◆ Consegna A ◆
Per ciascuna delle affermazioni seguenti, indichi se concorda con il testo su San Gregorio Matese, rispondendo sì o no e citando alla lettera le parole del testo che lo stabiliscono. (i) Il secolo che ha dato alla comunità una forte identità è il Settecento. (ii) La prefazione al libro è firmata dall'autore stesso. (iii) Su Clarus, nella rubrica Matese tra moderno e contemporaneo, viene pubblicata la prefazione al libro.
◆ Consegna B ◆
Estenda il testo su San Gregorio Matese, proseguendo subito dopo l'ultima frase riportata.

◆ Testo estratto ◆
La piccola comunità di San Gregorio Matese, di dove è originario l’autore, è descritta in tutte le sue sfumature nel secolo che ha impresso alla comunità una forte identità: il Settecento. È questo il tempo che caratterizza l’intera comunità, i suoi volti, i gruppi familiari, i mestieri, le tradizioni, le personalità, ancora oggi anima viva nella comunità locale. Su Clarus, per la rubrica Matese tra moderno e contemporaneo pubblichiamo la prefazione al libro, firmata dal professore Giuseppe Castrillo docente di Lettere e Dirigente scolastico: parole che ci immettono nella dimensione descritta da Bojano anticipando ritmi, sentimenti, riti, e la visione di uno spaccato storico che appartiene alla Storia del Mezzogiorno.

◆ Estratti delle voci ◆

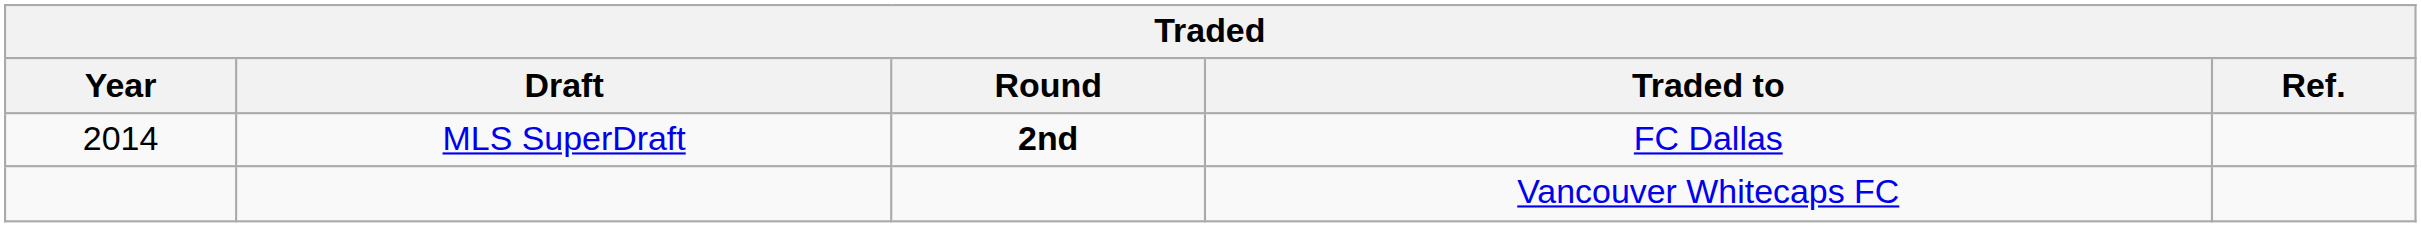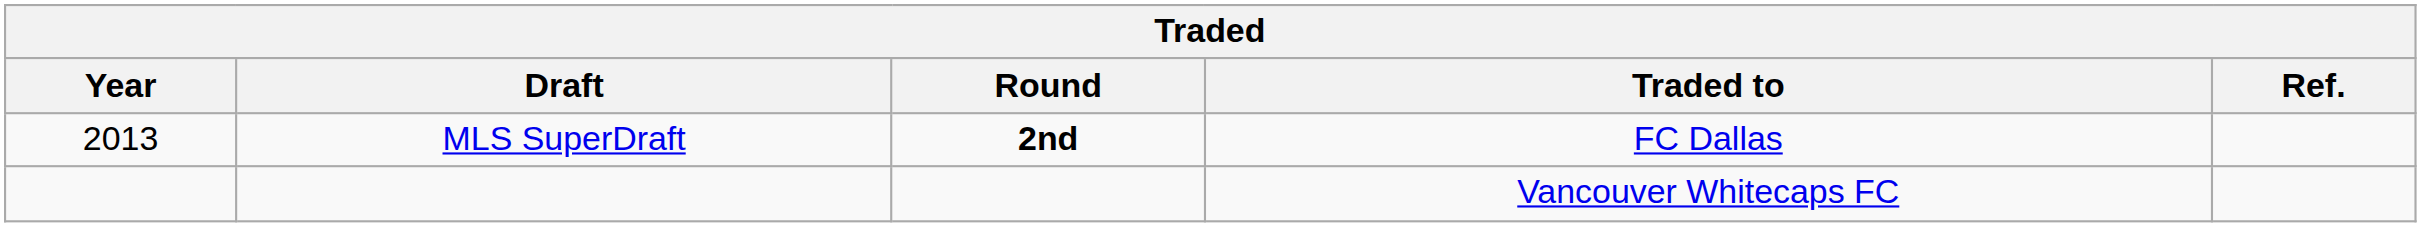MLS SuperDraft | Year: 2014 -> 2013
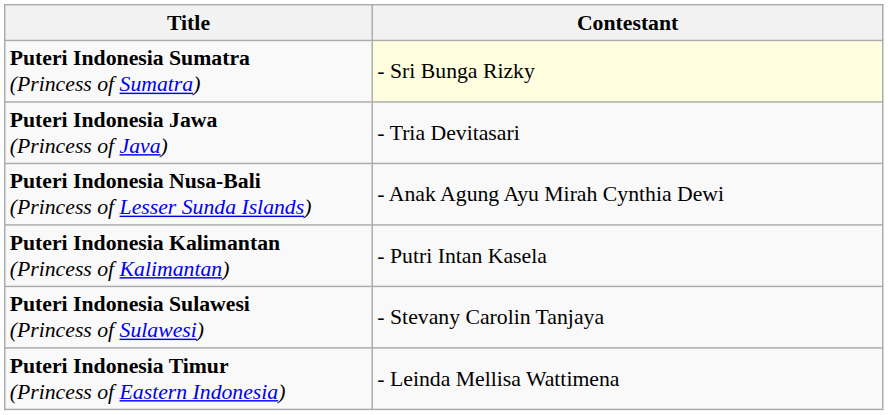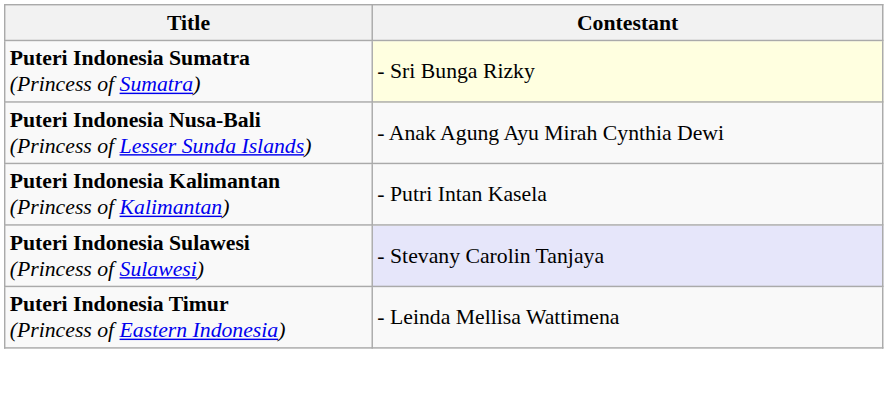- row: Puteri Indonesia Jawa (Princess of Java) | - Tria Devitasari
Puteri Indonesia Sulawesi (Princess of Sulawesi) | Contestant: no background -> lavender background
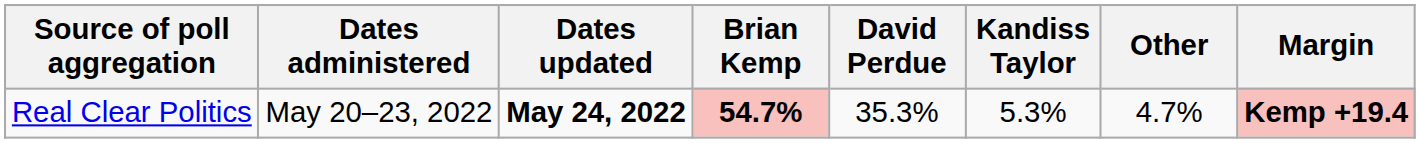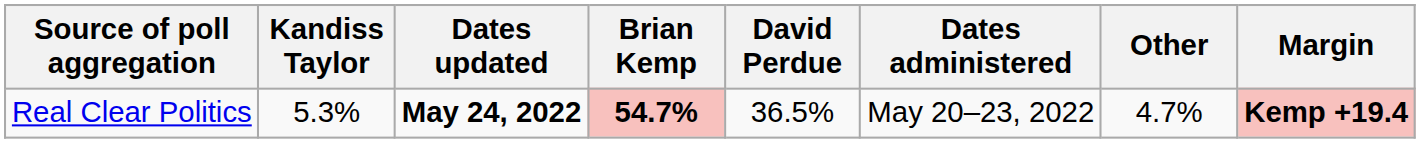columns swapped: Dates administered <-> Kandiss Taylor
Real Clear Politics | David Perdue: 35.3% -> 36.5%
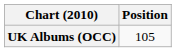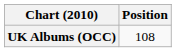UK Albums (OCC) | Position: 105 -> 108
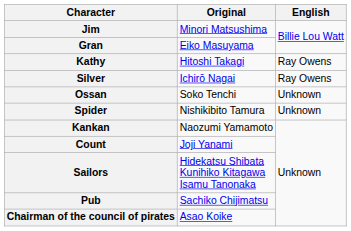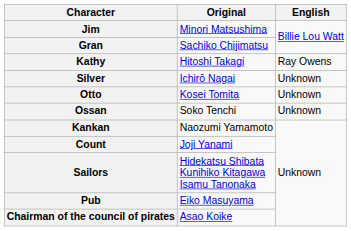Gran | Original: Eiko Masuyama -> Sachiko Chijimatsu
Silver | English: Ray Owens -> Unknown
+ row: Otto | Kosei Tomita | Unknown
- row: Spider | Nishikibito Tamura | Unknown
Pub | Original: Sachiko Chijimatsu -> Eiko Masuyama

◆ Risposta A ◆
(i) Sì: «nel secolo che ha impresso alla comunità una forte identità: il Settecento».
(ii) No: «firmata dal professore Giuseppe Castrillo docente di Lettere e Dirigente scolastico».
(iii) Sì: «Su Clarus, per la rubrica Matese tra moderno e contemporaneo pubblichiamo la prefazione al libro».

◆ Risposta B ◆
Giuseppe Castrillo – A muoversi dentro la rete di nascite, di vite e di morti, di parentele che si intrecciano, di professioni che maturano in ambiente agropastorale, di flussi commerciali, di esperienze di transumanza, tessuta da Alberico Bojano, si entra nelle fibre della piccola comunità di San Gregorio, posta sul Matese, ed in origine casale di Piedimonte. È un insieme di case e di persone che, a partire dalla seconda metà del ‘600, si articola intorno a cinque ceppi familiari.
L’autore li vede mentre si ingrandiscono, mutano condizione, acquistano prestigio attraverso la presenza, al loro interno, di sacerdoti che non sono soltanto semplici ministri del culto, e intanto trasformano il destino del piccolo borgo che conta all’inizio poche anime, solo trecento, e che, sul finire del ‘700, supera ampiamente il migliaio.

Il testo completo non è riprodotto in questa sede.